Carma remains to be targeted on lowering site visitors congestion, however its tech is utilized to a unique enterprise mannequin.
Right now, Carma makes use of its app to assist transit authorities handle tolls and categorical lanes — a product line the corporate first rolled out in 2013. As an example, the app can be utilized by a driver on a toll street and even monitor automobile occupancy for HOV lanes. The app is designed to get extra riders into automobiles and reward these folks by lowering tolls or giving drivers entry to the HOV lane.
The thought, O’Sullivan mentioned, is to supply toll authorities a method to scale back capital expenditure by as much as 20 occasions by not utilizing massive gantry-based infrastructure methods. And it has paid off.

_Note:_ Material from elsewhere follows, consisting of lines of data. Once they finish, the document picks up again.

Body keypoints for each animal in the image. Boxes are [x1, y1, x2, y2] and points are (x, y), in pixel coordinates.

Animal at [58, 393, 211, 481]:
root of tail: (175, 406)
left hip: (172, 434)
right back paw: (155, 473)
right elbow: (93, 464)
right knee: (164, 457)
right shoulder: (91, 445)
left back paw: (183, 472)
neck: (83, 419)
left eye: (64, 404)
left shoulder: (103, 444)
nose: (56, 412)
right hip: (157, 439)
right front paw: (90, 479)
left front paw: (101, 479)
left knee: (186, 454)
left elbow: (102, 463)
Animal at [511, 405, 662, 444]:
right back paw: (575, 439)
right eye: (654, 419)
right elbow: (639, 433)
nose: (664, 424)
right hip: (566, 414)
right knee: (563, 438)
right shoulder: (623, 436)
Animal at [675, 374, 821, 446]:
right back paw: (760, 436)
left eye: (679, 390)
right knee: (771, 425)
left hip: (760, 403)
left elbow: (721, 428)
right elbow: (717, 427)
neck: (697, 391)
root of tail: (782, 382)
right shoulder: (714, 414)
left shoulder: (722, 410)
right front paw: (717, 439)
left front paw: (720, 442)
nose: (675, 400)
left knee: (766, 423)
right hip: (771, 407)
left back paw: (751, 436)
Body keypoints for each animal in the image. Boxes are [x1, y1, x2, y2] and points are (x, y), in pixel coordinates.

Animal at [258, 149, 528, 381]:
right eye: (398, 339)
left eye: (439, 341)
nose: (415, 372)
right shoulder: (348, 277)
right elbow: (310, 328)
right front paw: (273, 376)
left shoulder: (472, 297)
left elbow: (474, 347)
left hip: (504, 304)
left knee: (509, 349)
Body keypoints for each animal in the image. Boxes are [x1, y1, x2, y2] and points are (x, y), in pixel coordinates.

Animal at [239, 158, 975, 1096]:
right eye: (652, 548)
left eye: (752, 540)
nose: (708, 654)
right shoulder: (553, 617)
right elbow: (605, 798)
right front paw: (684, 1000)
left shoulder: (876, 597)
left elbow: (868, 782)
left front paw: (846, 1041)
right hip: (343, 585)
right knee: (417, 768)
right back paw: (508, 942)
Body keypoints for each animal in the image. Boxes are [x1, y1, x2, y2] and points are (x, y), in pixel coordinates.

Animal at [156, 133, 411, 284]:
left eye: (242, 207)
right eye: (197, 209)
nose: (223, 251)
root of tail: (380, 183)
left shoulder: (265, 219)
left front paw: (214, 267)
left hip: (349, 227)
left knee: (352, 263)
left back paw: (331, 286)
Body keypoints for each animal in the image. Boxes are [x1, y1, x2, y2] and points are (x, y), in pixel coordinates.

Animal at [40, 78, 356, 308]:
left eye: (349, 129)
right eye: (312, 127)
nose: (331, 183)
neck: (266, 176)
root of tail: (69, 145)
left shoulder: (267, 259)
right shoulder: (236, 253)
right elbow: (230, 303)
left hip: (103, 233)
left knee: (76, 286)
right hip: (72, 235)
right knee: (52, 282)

O’Sullivan says Carma is worthwhile, though pursuing this lawsuit will reduce into its backside line. Nonetheless, he mentioned it’s value the associated fee.
“I think there’s a danger in society where we can’t rely on our patents to protect the rights of the inventors, and the patent system exists specifically to protect the rights of investors, not to reward copycats that just happen to have deeper pockets,” he mentioned, pointing to Uber’s makes an attempt at its personal patents and the rejection of them by the USPTO.
“We think it’s something that’s important to recognize that the rights of a relatively small inventor are being trampled upon. But it’s not just for Carma, really. We think of this as a problem for the entire system. It’s a test of whether the rule of law still applies when a powerful tech giant is involved.”